* _EXERCISE GOAL_
Reproduce every line of extracted text in the listing below verbatim, omitting the pictures from your answer.

Page images and their extracted text:
════════════════════
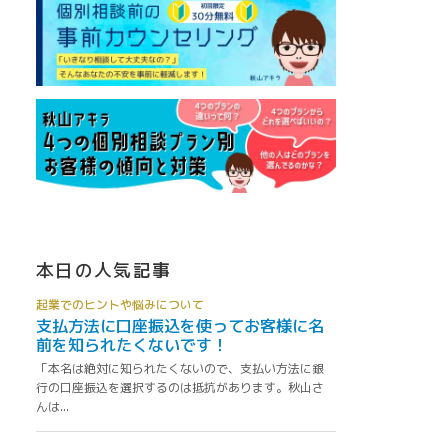
本日の人気記事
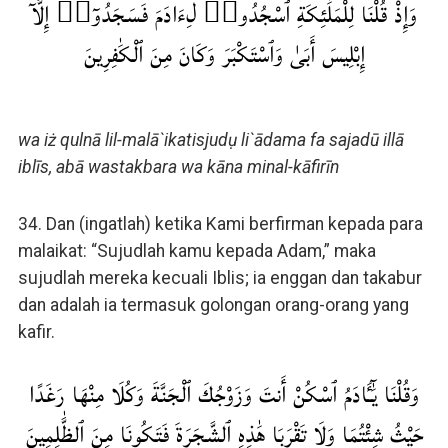
وَإِذْ قُلْنَا لِلْمَلَٰٓئِكَةِ ٱسْجُدُوا۟ لِءَادَمَ فَسَجَدُوٓا۟ إِلَّآ
إِبْلِيسَ أَبَىٰ وَٱسْتَكْبَرَ وَكَانَ مِنَ ٱلْكَٰفِرِينَ
wa iż qulnā lil-malā`ikatisjudụ li`ādama fa sajadū illā
iblīs, abā wastakbara wa kāna minal-kāfirīn
34. Dan (ingatlah) ketika Kami berfirman kepada para
malaikat: “Sujudlah kamu kepada Adam,” maka
sujudlah mereka kecuali Iblis; ia enggan dan takabur
dan adalah ia termasuk golongan orang-orang yang
kafir.
وَقُلْنَا يَٰٓـَٔادَمُ ٱسْكُنْ أَنتَ وَزَوْجُكَ ٱلْجَنَّةَ وَكُلَا مِنْهَا رَغَدًا
حَيْثُ شِئْتُمَا وَلَا تَقْرَبَا هَٰذِهِ ٱلشَّجَرَةَ فَتَكُونَا مِنَ ٱلظَّٰلِمِينَ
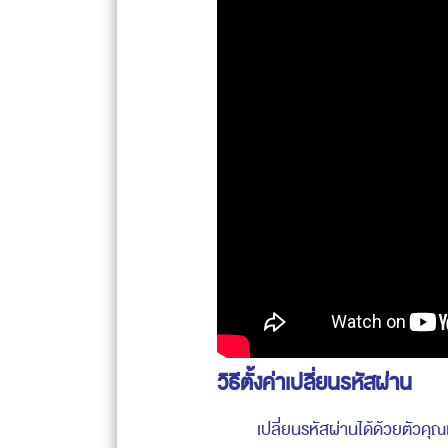
วิธีตั้งค่าเปลี่ยนรหัสผ่าน
เปลี่ยนรหัสผ่านได้ด้วยตัวคุณเ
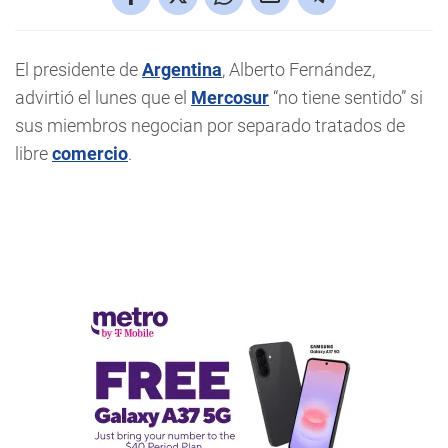
El presidente de
Argentina
, Alberto Fernández,
advirtió el lunes que el
Mercosur
“no tiene sentido” si
sus miembros negocian por separado tratados de
libre
comercio
.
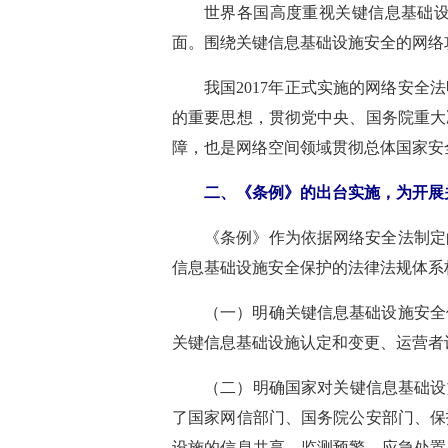
世界各国高度重视关键信息基础
面。围绕关键信息基础设施安全的网络
我国2017年正式实施的网络安
的重要思想，贯彻党中央、国务院重大
障，也是网络空间领域贯彻总体国家安
二、《条例》的出台实施，为开展
《条例》作为依据网络安全法制定
信息基础设施安全保护的法律法规体系
（一）明确关键信息基础设施安全
关键信息基础设施认定和变更、运营者
（二）明确国家对关键信息基础设
了国家网信部门、国务院公安部门、保
设施的信息共享、监测预警、应急处置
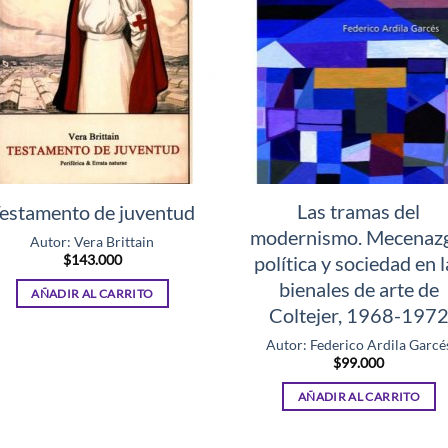
Las tramas del
estamento de juventud
modernismo. Mecenaz
Autor: Vera Brittain
$
143.000
política y sociedad en l
bienales de arte de
AÑADIR AL CARRITO
Coltejer, 1968-197
Autor: Federico Ardila Garcé
$
99.000
AÑADIR AL CARRITO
════════════════════
* _RESULT BELOW_
本日の人気記事
وَإِذْ قُلْنَا لِلْمَلَٰٓئِكَةِ ٱسْجُدُوا۟ لِءَادَمَ فَسَجَدُوٓا۟ إِلَّآ
إِبْلِيسَ أَبَىٰ وَٱسْتَكْبَرَ وَكَانَ مِنَ ٱلْكَٰفِرِينَ
wa iż qulnā lil-malā`ikatisjudụ li`ādama fa sajadū illā
iblīs, abā wastakbara wa kāna minal-kāfirīn
34. Dan (ingatlah) ketika Kami berfirman kepada para
malaikat: “Sujudlah kamu kepada Adam,” maka
sujudlah mereka kecuali Iblis; ia enggan dan takabur
dan adalah ia termasuk golongan orang-orang yang
kafir.
وَقُلْنَا يَٰٓـَٔادَمُ ٱسْكُنْ أَنتَ وَزَوْجُكَ ٱلْجَنَّةَ وَكُلَا مِنْهَا رَغَدًا
حَيْثُ شِئْتُمَا وَلَا تَقْرَبَا هَٰذِهِ ٱلشَّجَرَةَ فَتَكُونَا مِنَ ٱلظَّٰلِمِينَ
วิธีตั้งค่าเปลี่ยนรหัสผ่าน
เปลี่ยนรหัสผ่านได้ด้วยตัวคุณเ
El presidente de
Argentina
, Alberto Fernández,
advirtió el lunes que el
Mercosur
“no tiene sentido” si
sus miembros negocian por separado tratados de
libre
comercio
.
世界各国高度重视关键信息基础
面。围绕关键信息基础设施安全的网络
我国2017年正式实施的网络安
的重要思想，贯彻党中央、国务院重大
障，也是网络空间领域贯彻总体国家安
二、《条例》的出台实施，为开展
《条例》作为依据网络安全法制定
信息基础设施安全保护的法律法规体系
（一）明确关键信息基础设施安全
关键信息基础设施认定和变更、运营者
（二）明确国家对关键信息基础设
了国家网信部门、国务院公安部门、保
设施的信息共享、监测预警、应急处置
Las tramas del
estamento de juventud
modernismo. Mecenaz
Autor: Vera Brittain
$
143.000
política y sociedad en l
bienales de arte de
AÑADIR AL CARRITO
Coltejer, 1968-197
Autor: Federico Ardila Garcé
$
99.000
AÑADIR AL CARRITO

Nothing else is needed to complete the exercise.